- _Directions for this task_
Give an unaltered copy of the listing below, minus its pictures.

- _Exercise data_
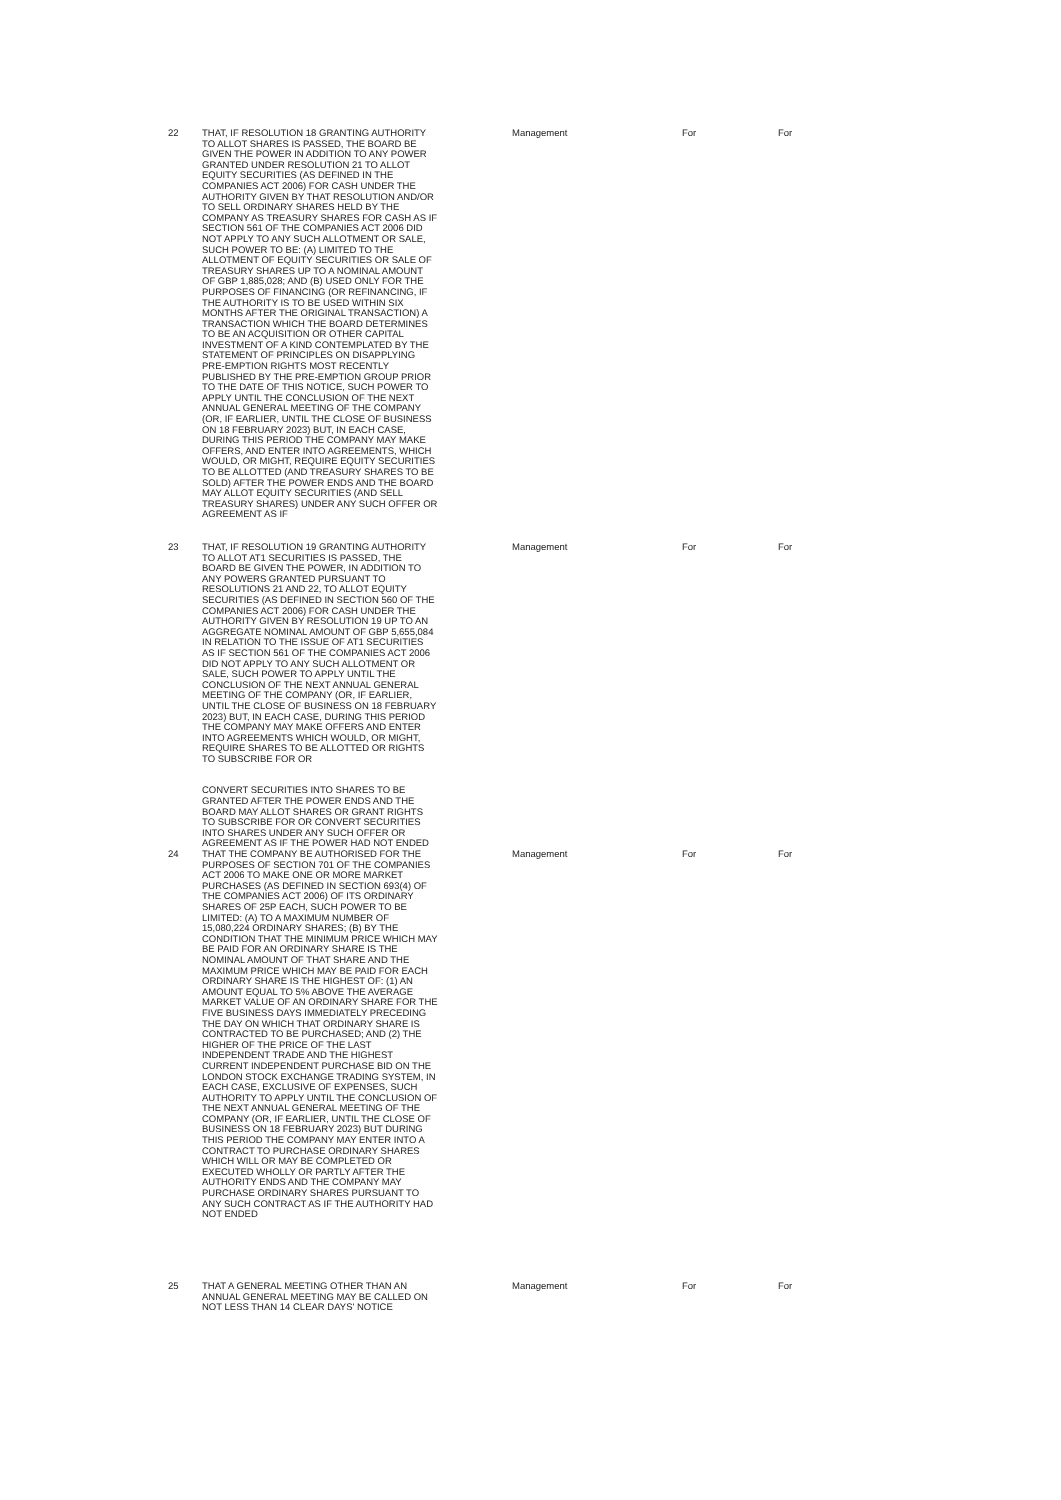| 22 | THAT, IF RESOLUTION 18 GRANTING AUTHORITY TO ALLOT SHARES IS PASSED, THE BOARD BE GIVEN THE POWER IN ADDITION TO ANY POWER GRANTED UNDER RESOLUTION 21 TO ALLOT EQUITY SECURITIES (AS DEFINED IN THE COMPANIES ACT 2006) FOR CASH UNDER THE AUTHORITY GIVEN BY THAT RESOLUTION AND/OR TO SELL ORDINARY SHARES HELD BY THE COMPANY AS TREASURY SHARES FOR CASH AS IF SECTION 561 OF THE COMPANIES ACT 2006 DID NOT APPLY TO ANY SUCH ALLOTMENT OR SALE, SUCH POWER TO BE: (A) LIMITED TO THE ALLOTMENT OF EQUITY SECURITIES OR SALE OF TREASURY SHARES UP TO A NOMINAL AMOUNT OF GBP 1,885,028; AND (B) USED ONLY FOR THE PURPOSES OF FINANCING (OR REFINANCING, IF THE AUTHORITY IS TO BE USED WITHIN SIX MONTHS AFTER THE ORIGINAL TRANSACTION) A TRANSACTION WHICH THE BOARD DETERMINES TO BE AN ACQUISITION OR OTHER CAPITAL INVESTMENT OF A KIND CONTEMPLATED BY THE STATEMENT OF PRINCIPLES ON DISAPPLYING PRE-EMPTION RIGHTS MOST RECENTLY PUBLISHED BY THE PRE-EMPTION GROUP PRIOR TO THE DATE OF THIS NOTICE, SUCH POWER TO APPLY UNTIL THE CONCLUSION OF THE NEXT ANNUAL GENERAL MEETING OF THE COMPANY (OR, IF EARLIER, UNTIL THE CLOSE OF BUSINESS ON 18 FEBRUARY 2023) BUT, IN EACH CASE, DURING THIS PERIOD THE COMPANY MAY MAKE OFFERS, AND ENTER INTO AGREEMENTS, WHICH WOULD, OR MIGHT, REQUIRE EQUITY SECURITIES TO BE ALLOTTED (AND TREASURY SHARES TO BE SOLD) AFTER THE POWER ENDS AND THE BOARD MAY ALLOT EQUITY SECURITIES (AND SELL TREASURY SHARES) UNDER ANY SUCH OFFER OR AGREEMENT AS IF | Management | For | For |
| 23 | THAT, IF RESOLUTION 19 GRANTING AUTHORITY TO ALLOT AT1 SECURITIES IS PASSED, THE BOARD BE GIVEN THE POWER, IN ADDITION TO ANY POWERS GRANTED PURSUANT TO RESOLUTIONS 21 AND 22, TO ALLOT EQUITY SECURITIES (AS DEFINED IN SECTION 560 OF THE COMPANIES ACT 2006) FOR CASH UNDER THE AUTHORITY GIVEN BY RESOLUTION 19 UP TO AN AGGREGATE NOMINAL AMOUNT OF GBP 5,655,084 IN RELATION TO THE ISSUE OF AT1 SECURITIES AS IF SECTION 561 OF THE COMPANIES ACT 2006 DID NOT APPLY TO ANY SUCH ALLOTMENT OR SALE, SUCH POWER TO APPLY UNTIL THE CONCLUSION OF THE NEXT ANNUAL GENERAL MEETING OF THE COMPANY (OR, IF EARLIER, UNTIL THE CLOSE OF BUSINESS ON 18 FEBRUARY 2023) BUT, IN EACH CASE, DURING THIS PERIOD THE COMPANY MAY MAKE OFFERS AND ENTER INTO AGREEMENTS WHICH WOULD, OR MIGHT, REQUIRE SHARES TO BE ALLOTTED OR RIGHTS TO SUBSCRIBE FOR OR CONVERT SECURITIES INTO SHARES TO BE GRANTED AFTER THE POWER ENDS AND THE BOARD MAY ALLOT SHARES OR GRANT RIGHTS TO SUBSCRIBE FOR OR CONVERT SECURITIES INTO SHARES UNDER ANY SUCH OFFER OR AGREEMENT AS IF THE POWER HAD NOT ENDED | Management | For | For |
| 24 | THAT THE COMPANY BE AUTHORISED FOR THE PURPOSES OF SECTION 701 OF THE COMPANIES ACT 2006 TO MAKE ONE OR MORE MARKET PURCHASES (AS DEFINED IN SECTION 693(4) OF THE COMPANIES ACT 2006) OF ITS ORDINARY SHARES OF 25P EACH, SUCH POWER TO BE LIMITED: (A) TO A MAXIMUM NUMBER OF 15,080,224 ORDINARY SHARES; (B) BY THE CONDITION THAT THE MINIMUM PRICE WHICH MAY BE PAID FOR AN ORDINARY SHARE IS THE NOMINAL AMOUNT OF THAT SHARE AND THE MAXIMUM PRICE WHICH MAY BE PAID FOR EACH ORDINARY SHARE IS THE HIGHEST OF: (1) AN AMOUNT EQUAL TO 5% ABOVE THE AVERAGE MARKET VALUE OF AN ORDINARY SHARE FOR THE FIVE BUSINESS DAYS IMMEDIATELY PRECEDING THE DAY ON WHICH THAT ORDINARY SHARE IS CONTRACTED TO BE PURCHASED; AND (2) THE HIGHER OF THE PRICE OF THE LAST INDEPENDENT TRADE AND THE HIGHEST CURRENT INDEPENDENT PURCHASE BID ON THE LONDON STOCK EXCHANGE TRADING SYSTEM, IN EACH CASE, EXCLUSIVE OF EXPENSES, SUCH AUTHORITY TO APPLY UNTIL THE CONCLUSION OF THE NEXT ANNUAL GENERAL MEETING OF THE COMPANY (OR, IF EARLIER, UNTIL THE CLOSE OF BUSINESS ON 18 FEBRUARY 2023) BUT DURING THIS PERIOD THE COMPANY MAY ENTER INTO A CONTRACT TO PURCHASE ORDINARY SHARES WHICH WILL OR MAY BE COMPLETED OR EXECUTED WHOLLY OR PARTLY AFTER THE AUTHORITY ENDS AND THE COMPANY MAY PURCHASE ORDINARY SHARES PURSUANT TO ANY SUCH CONTRACT AS IF THE AUTHORITY HAD NOT ENDED | Management | For | For |
| 25 | THAT A GENERAL MEETING OTHER THAN AN ANNUAL GENERAL MEETING MAY BE CALLED ON NOT LESS THAN 14 CLEAR DAYS' NOTICE | Management | For | For |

- _Answer to the problem_
| 22 | THAT, IF RESOLUTION 18 GRANTING AUTHORITY TO ALLOT SHARES IS PASSED, THE BOARD BE GIVEN THE POWER IN ADDITION TO ANY POWER GRANTED UNDER RESOLUTION 21 TO ALLOT EQUITY SECURITIES (AS DEFINED IN THE COMPANIES ACT 2006) FOR CASH UNDER THE AUTHORITY GIVEN BY THAT RESOLUTION AND/OR TO SELL ORDINARY SHARES HELD BY THE COMPANY AS TREASURY SHARES FOR CASH AS IF SECTION 561 OF THE COMPANIES ACT 2006 DID NOT APPLY TO ANY SUCH ALLOTMENT OR SALE, SUCH POWER TO BE: (A) LIMITED TO THE ALLOTMENT OF EQUITY SECURITIES OR SALE OF TREASURY SHARES UP TO A NOMINAL AMOUNT OF GBP 1,885,028; AND (B) USED ONLY FOR THE PURPOSES OF FINANCING (OR REFINANCING, IF THE AUTHORITY IS TO BE USED WITHIN SIX MONTHS AFTER THE ORIGINAL TRANSACTION) A TRANSACTION WHICH THE BOARD DETERMINES TO BE AN ACQUISITION OR OTHER CAPITAL INVESTMENT OF A KIND CONTEMPLATED BY THE STATEMENT OF PRINCIPLES ON DISAPPLYING PRE-EMPTION RIGHTS MOST RECENTLY PUBLISHED BY THE PRE-EMPTION GROUP PRIOR TO THE DATE OF THIS NOTICE, SUCH POWER TO APPLY UNTIL THE CONCLUSION OF THE NEXT ANNUAL GENERAL MEETING OF THE COMPANY (OR, IF EARLIER, UNTIL THE CLOSE OF BUSINESS ON 18 FEBRUARY 2023) BUT, IN EACH CASE, DURING THIS PERIOD THE COMPANY MAY MAKE OFFERS, AND ENTER INTO AGREEMENTS, WHICH WOULD, OR MIGHT, REQUIRE EQUITY SECURITIES TO BE ALLOTTED (AND TREASURY SHARES TO BE SOLD) AFTER THE POWER ENDS AND THE BOARD MAY ALLOT EQUITY SECURITIES (AND SELL TREASURY SHARES) UNDER ANY SUCH OFFER OR AGREEMENT AS IF | Management | For | For |
| 23 | THAT, IF RESOLUTION 19 GRANTING AUTHORITY TO ALLOT AT1 SECURITIES IS PASSED, THE BOARD BE GIVEN THE POWER, IN ADDITION TO ANY POWERS GRANTED PURSUANT TO RESOLUTIONS 21 AND 22, TO ALLOT EQUITY SECURITIES (AS DEFINED IN SECTION 560 OF THE COMPANIES ACT 2006) FOR CASH UNDER THE AUTHORITY GIVEN BY RESOLUTION 19 UP TO AN AGGREGATE NOMINAL AMOUNT OF GBP 5,655,084 IN RELATION TO THE ISSUE OF AT1 SECURITIES AS IF SECTION 561 OF THE COMPANIES ACT 2006 DID NOT APPLY TO ANY SUCH ALLOTMENT OR SALE, SUCH POWER TO APPLY UNTIL THE CONCLUSION OF THE NEXT ANNUAL GENERAL MEETING OF THE COMPANY (OR, IF EARLIER, UNTIL THE CLOSE OF BUSINESS ON 18 FEBRUARY 2023) BUT, IN EACH CASE, DURING THIS PERIOD THE COMPANY MAY MAKE OFFERS AND ENTER INTO AGREEMENTS WHICH WOULD, OR MIGHT, REQUIRE SHARES TO BE ALLOTTED OR RIGHTS TO SUBSCRIBE FOR OR CONVERT SECURITIES INTO SHARES TO BE GRANTED AFTER THE POWER ENDS AND THE BOARD MAY ALLOT SHARES OR GRANT RIGHTS TO SUBSCRIBE FOR OR CONVERT SECURITIES INTO SHARES UNDER ANY SUCH OFFER OR AGREEMENT AS IF THE POWER HAD NOT ENDED | Management | For | For |
| 24 | THAT THE COMPANY BE AUTHORISED FOR THE PURPOSES OF SECTION 701 OF THE COMPANIES ACT 2006 TO MAKE ONE OR MORE MARKET PURCHASES (AS DEFINED IN SECTION 693(4) OF THE COMPANIES ACT 2006) OF ITS ORDINARY SHARES OF 25P EACH, SUCH POWER TO BE LIMITED: (A) TO A MAXIMUM NUMBER OF 15,080,224 ORDINARY SHARES; (B) BY THE CONDITION THAT THE MINIMUM PRICE WHICH MAY BE PAID FOR AN ORDINARY SHARE IS THE NOMINAL AMOUNT OF THAT SHARE AND THE MAXIMUM PRICE WHICH MAY BE PAID FOR EACH ORDINARY SHARE IS THE HIGHEST OF: (1) AN AMOUNT EQUAL TO 5% ABOVE THE AVERAGE MARKET VALUE OF AN ORDINARY SHARE FOR THE FIVE BUSINESS DAYS IMMEDIATELY PRECEDING THE DAY ON WHICH THAT ORDINARY SHARE IS CONTRACTED TO BE PURCHASED; AND (2) THE HIGHER OF THE PRICE OF THE LAST INDEPENDENT TRADE AND THE HIGHEST CURRENT INDEPENDENT PURCHASE BID ON THE LONDON STOCK EXCHANGE TRADING SYSTEM, IN EACH CASE, EXCLUSIVE OF EXPENSES, SUCH AUTHORITY TO APPLY UNTIL THE CONCLUSION OF THE NEXT ANNUAL GENERAL MEETING OF THE COMPANY (OR, IF EARLIER, UNTIL THE CLOSE OF BUSINESS ON 18 FEBRUARY 2023) BUT DURING THIS PERIOD THE COMPANY MAY ENTER INTO A CONTRACT TO PURCHASE ORDINARY SHARES WHICH WILL OR MAY BE COMPLETED OR EXECUTED WHOLLY OR PARTLY AFTER THE AUTHORITY ENDS AND THE COMPANY MAY PURCHASE ORDINARY SHARES PURSUANT TO ANY SUCH CONTRACT AS IF THE AUTHORITY HAD NOT ENDED | Management | For | For |
| 25 | THAT A GENERAL MEETING OTHER THAN AN ANNUAL GENERAL MEETING MAY BE CALLED ON NOT LESS THAN 14 CLEAR DAYS' NOTICE | Management | For | For |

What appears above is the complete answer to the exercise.